UERJ/HUPE - Hospital Universitário Pedro Ernesto (RJ) — Prova 2024
Mulher de 34 anos comparece à UBS com resultado de exame citológico cujo laudo é de lesão intraepitelial de baixo grau (LSIL). Verificou-se que o mesmo resultado foi demonstrado no exame realizado há seis meses. As outras citologias realizadas anteriormente a essas apresentaram resultados de alterações benignas. Dessa forma, de acordo com a conduta preconizada pelo Ministério da Saúde, a paciente deve ser orientada a realizar:
LSIL persistente (≥2 resultados) em mulher >30 anos → Colposcopia.
De acordo com as diretrizes do Ministério da Saúde, uma mulher de 34 anos com dois resultados consecutivos de LSIL (lesão intraepitelial de baixo grau) em um intervalo de seis meses indica persistência da lesão, sendo a conduta preconizada a realização de exame colposcópico para avaliação mais detalhada do colo do útero.
A Lesão Intraepitelial de Baixo Grau (LSIL) é um achado comum na citologia oncótica, refletindo geralmente uma infecção produtiva pelo Papilomavírus Humano (HPV) e/ou displasia cervical leve (NIC 1). A maioria das lesões LSIL regride espontaneamente, especialmente em mulheres jovens. No entanto, uma parcela pode persistir ou progredir para lesões de alto grau. As diretrizes do Ministério da Saúde para a conduta em LSIL variam conforme a idade da paciente e a persistência da lesão. Em mulheres jovens (<25-30 anos), o acompanhamento citológico é frequentemente a primeira opção devido à alta taxa de regressão espontânea. Contudo, em mulheres com 30 anos ou mais, ou em casos de persistência da LSIL (dois resultados consecutivos em um intervalo de 6 meses, como no caso da questão), a colposcopia é a conduta indicada. A colposcopia permite uma avaliação visual detalhada do colo do útero sob magnificação, utilizando soluções como ácido acético e lugol para identificar áreas com alterações sugestivas de lesão. Se houver áreas suspeitas, biópsias são realizadas para obter um diagnóstico histopatológico preciso, que guiará a necessidade de tratamentos adicionais, como procedimentos excisionais.

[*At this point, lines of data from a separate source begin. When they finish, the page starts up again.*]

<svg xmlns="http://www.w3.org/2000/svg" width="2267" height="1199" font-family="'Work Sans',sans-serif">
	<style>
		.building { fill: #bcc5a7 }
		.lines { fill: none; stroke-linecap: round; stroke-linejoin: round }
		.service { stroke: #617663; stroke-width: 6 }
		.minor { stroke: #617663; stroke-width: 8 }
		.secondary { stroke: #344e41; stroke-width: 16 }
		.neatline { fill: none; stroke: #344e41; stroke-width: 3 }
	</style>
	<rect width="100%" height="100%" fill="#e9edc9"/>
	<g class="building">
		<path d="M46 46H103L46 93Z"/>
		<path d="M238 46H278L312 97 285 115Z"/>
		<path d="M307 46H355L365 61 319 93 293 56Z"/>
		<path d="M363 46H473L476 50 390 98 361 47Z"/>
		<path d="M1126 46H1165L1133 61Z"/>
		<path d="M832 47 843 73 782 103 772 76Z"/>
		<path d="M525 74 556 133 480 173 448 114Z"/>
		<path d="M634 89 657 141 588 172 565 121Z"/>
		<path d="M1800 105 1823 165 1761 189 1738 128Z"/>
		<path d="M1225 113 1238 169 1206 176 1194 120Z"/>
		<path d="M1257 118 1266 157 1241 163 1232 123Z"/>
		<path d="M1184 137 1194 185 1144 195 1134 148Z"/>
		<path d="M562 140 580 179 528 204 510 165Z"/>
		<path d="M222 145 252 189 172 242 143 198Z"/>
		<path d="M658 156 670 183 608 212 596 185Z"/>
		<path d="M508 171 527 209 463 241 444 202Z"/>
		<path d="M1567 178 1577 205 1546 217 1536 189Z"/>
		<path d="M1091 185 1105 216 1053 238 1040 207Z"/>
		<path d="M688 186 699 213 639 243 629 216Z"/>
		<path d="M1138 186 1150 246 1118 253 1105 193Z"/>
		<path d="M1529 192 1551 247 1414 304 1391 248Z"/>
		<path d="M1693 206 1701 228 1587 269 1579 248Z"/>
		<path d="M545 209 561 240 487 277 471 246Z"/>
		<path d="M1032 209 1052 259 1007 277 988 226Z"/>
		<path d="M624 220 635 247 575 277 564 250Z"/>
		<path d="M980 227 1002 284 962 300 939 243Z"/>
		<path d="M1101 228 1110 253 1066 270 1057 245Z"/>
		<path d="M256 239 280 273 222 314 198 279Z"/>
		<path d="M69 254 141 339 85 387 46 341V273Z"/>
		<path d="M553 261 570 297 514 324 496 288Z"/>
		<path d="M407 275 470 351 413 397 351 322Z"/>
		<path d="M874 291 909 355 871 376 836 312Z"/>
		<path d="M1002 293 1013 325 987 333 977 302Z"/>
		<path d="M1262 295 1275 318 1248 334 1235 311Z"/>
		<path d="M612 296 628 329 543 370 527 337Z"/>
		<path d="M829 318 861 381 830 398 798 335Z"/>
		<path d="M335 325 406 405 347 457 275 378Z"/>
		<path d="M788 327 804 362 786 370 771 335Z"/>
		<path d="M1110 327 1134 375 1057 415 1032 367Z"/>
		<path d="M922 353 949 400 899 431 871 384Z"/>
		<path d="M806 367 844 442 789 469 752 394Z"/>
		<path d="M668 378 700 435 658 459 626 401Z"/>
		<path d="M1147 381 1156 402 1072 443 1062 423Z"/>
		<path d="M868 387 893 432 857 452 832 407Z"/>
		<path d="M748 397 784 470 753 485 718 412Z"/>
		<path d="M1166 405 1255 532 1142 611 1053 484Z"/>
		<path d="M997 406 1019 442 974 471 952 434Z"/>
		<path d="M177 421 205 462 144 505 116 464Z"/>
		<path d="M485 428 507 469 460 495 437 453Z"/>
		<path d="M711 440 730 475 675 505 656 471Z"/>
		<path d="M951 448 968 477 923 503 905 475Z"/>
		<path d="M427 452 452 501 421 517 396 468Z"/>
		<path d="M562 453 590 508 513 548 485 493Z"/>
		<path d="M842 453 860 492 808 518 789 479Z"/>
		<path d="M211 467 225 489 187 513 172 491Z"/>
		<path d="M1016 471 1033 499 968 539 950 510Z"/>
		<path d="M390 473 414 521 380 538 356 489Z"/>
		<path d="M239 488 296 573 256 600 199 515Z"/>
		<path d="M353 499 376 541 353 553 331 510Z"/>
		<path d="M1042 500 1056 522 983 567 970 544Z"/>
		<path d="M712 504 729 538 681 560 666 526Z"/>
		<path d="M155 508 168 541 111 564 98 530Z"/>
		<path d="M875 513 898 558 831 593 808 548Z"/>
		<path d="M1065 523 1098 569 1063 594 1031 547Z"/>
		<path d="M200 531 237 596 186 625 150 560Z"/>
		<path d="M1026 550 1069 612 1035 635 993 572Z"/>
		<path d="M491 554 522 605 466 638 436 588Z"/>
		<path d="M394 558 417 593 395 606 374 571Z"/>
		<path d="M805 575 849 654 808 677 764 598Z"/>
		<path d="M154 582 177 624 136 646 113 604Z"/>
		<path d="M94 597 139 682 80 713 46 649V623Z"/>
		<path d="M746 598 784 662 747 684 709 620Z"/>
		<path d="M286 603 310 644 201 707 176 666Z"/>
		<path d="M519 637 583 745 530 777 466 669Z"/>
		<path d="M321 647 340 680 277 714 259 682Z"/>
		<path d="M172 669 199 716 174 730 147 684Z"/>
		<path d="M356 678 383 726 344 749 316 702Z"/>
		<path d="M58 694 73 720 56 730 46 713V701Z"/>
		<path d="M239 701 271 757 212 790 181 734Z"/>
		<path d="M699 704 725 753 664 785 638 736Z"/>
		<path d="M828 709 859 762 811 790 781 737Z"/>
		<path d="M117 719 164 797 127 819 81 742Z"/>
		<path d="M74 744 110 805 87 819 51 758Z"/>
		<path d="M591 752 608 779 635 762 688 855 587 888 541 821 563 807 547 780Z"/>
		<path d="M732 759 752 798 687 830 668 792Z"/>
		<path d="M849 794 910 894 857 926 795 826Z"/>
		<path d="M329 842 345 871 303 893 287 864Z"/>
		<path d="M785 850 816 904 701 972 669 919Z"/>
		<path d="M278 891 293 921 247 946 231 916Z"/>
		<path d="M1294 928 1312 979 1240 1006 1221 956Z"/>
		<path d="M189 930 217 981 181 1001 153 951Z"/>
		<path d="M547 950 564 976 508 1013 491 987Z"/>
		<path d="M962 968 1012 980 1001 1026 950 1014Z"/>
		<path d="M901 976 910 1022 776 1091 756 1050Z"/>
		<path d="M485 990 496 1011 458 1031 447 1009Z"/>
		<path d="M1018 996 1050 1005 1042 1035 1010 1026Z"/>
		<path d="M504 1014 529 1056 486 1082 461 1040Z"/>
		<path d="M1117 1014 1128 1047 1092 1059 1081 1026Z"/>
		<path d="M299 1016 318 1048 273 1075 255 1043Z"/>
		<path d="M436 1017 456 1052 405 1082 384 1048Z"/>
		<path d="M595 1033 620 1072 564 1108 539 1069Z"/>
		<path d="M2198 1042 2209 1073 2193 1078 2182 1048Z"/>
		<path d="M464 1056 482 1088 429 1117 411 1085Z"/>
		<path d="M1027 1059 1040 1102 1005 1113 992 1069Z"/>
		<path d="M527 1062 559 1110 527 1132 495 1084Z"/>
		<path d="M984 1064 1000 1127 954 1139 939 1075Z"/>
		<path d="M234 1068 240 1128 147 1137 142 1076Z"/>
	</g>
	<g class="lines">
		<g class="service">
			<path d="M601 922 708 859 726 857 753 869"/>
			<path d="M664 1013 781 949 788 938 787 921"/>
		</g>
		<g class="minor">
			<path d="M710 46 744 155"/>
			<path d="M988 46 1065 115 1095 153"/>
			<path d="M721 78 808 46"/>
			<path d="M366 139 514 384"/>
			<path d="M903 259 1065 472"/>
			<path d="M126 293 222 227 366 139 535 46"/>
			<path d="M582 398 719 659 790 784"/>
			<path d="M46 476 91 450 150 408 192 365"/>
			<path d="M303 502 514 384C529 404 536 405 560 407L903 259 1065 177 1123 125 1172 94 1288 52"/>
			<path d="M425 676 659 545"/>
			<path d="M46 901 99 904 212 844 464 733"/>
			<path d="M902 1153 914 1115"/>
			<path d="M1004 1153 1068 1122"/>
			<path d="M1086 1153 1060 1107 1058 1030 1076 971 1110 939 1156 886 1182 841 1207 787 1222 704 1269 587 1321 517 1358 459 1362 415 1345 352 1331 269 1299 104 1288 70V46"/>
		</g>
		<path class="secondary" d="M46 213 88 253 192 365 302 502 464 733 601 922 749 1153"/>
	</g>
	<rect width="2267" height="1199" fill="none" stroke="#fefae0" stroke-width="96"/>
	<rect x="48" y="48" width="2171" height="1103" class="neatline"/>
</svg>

LSIL (Lesão Intraepitelial de Baixo Grau) indica alterações celulares sugestivas de infecção por HPV e/ou displasia leve (NIC 1). A maioria das lesões LSIL regride espontaneamente.
A colposcopia é indicada em casos de LSIL persistente (dois resultados de LSIL em 6 meses ou após 12 meses de acompanhamento, dependendo da idade), ou em mulheres com LSIL e idade acima de 30 anos, ou em situações específicas como co-infecção por HIV.
O objetivo da colposcopia é identificar a localização e extensão da lesão no colo do útero, permitindo a realização de biópsias direcionadas para confirmar o diagnóstico histopatológico e excluir a presença de lesões de alto grau (HSIL) ou câncer invasivo.